WASHINGTON — Federal regulators on Tuesday unveiled a much-anticipated tool meant to help institutions assess their own cybersecurity systems.

The "cybersecurity assessment tool" — released by the Federal Financial Institutions Examination Council — is designed to help financial institutions not only identify their level of risk to a cyber-attack but also to gauge their ability to manage and control their own specific threat levels.

The tool is essentially a user's guide that leads institutions through the self-assessment. It contains two basic parts. The "Inherent Risk Profile" catalogues an institution's technology and connection types, delivery channels, external threats and other facets of its risk characteristics.
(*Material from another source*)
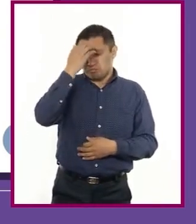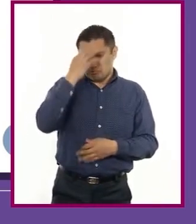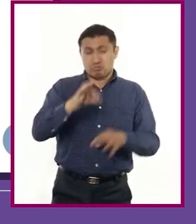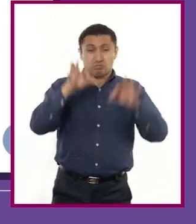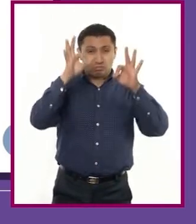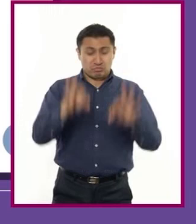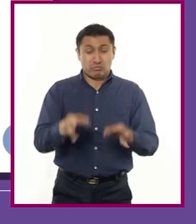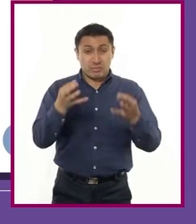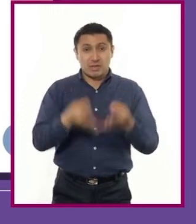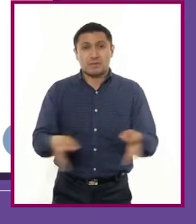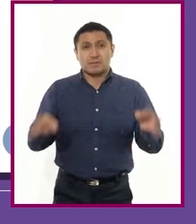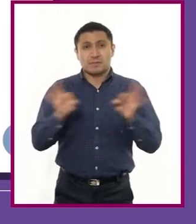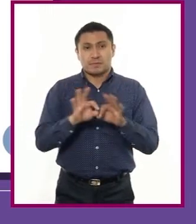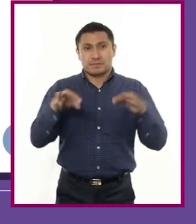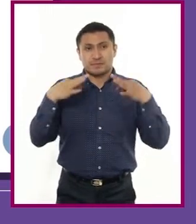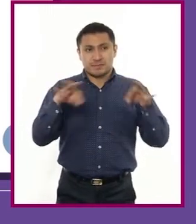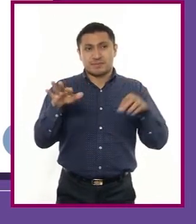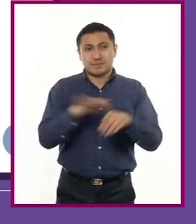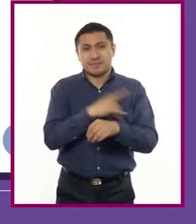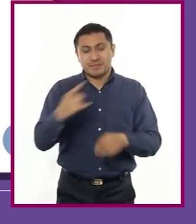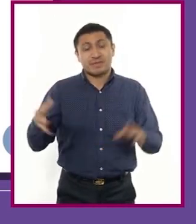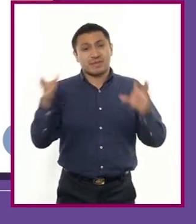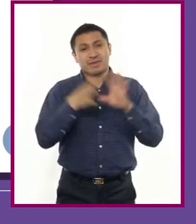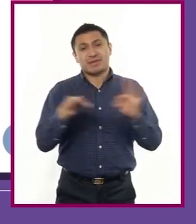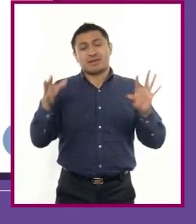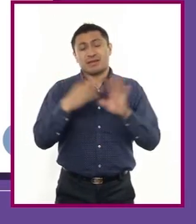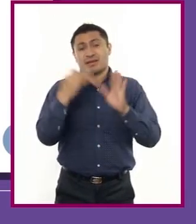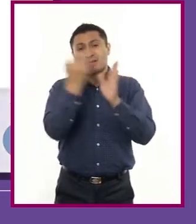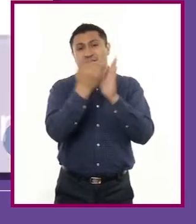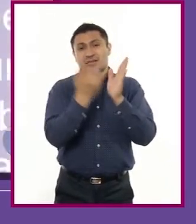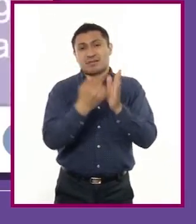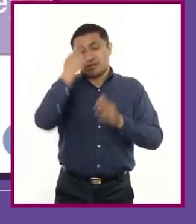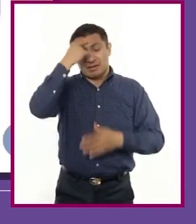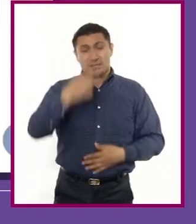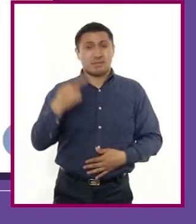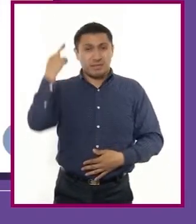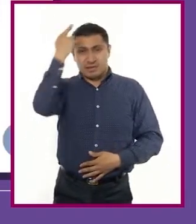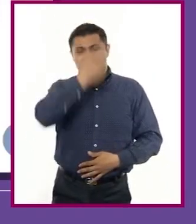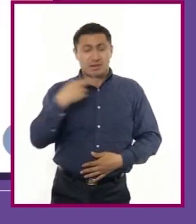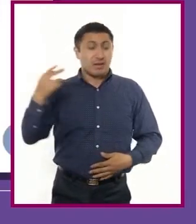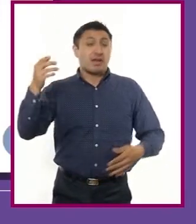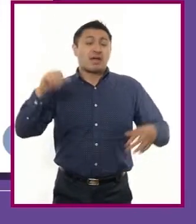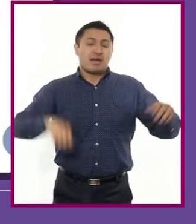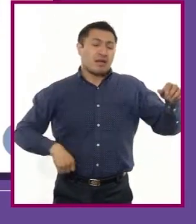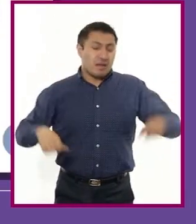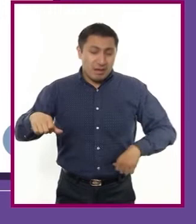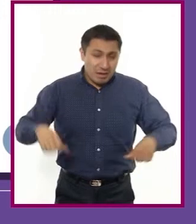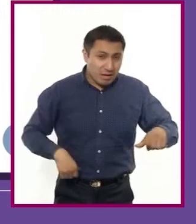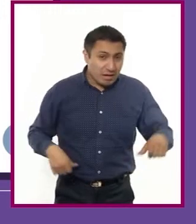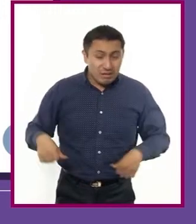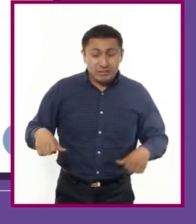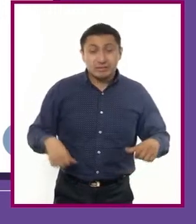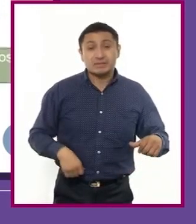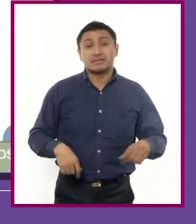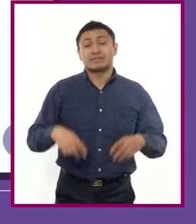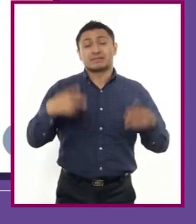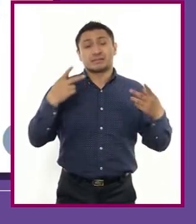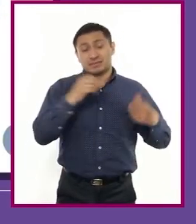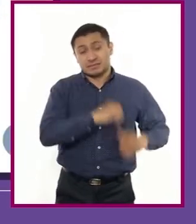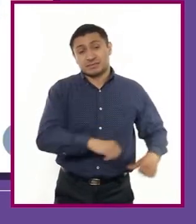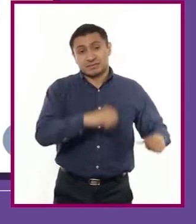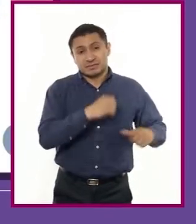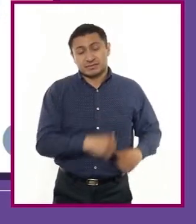documentos, porque nos sirven como guías para evaluar la actuación de las autoridades y para exigir el cumplimiento de sus obligaciones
The second part assesses the institution's cyber risk management, threat intelligence and how it would respond to a cyber-incident, among other capabilities.

"The assessment provides a repeatable and measurable process for institutions to measure their cybersecurity preparedness over time," the FFIEC says in an overview of the tool.

The release of the cybersecurity assessment is another sign regulators are concerned about the level of readiness at banks. It was unveiled following a pilot program last year in which examiners from the financial regulatory agencies conducted cybersecurity assessments at 500 community financial institutions as part of their regular exams.

The tool incorporates standards from the FFIEC information security examination handbook as well as cybersecurity standards developed by the National Institute of Standards and Technology Cybersecurity Framework. The regulators said they will continue to update the tool as the cyber arena evolves.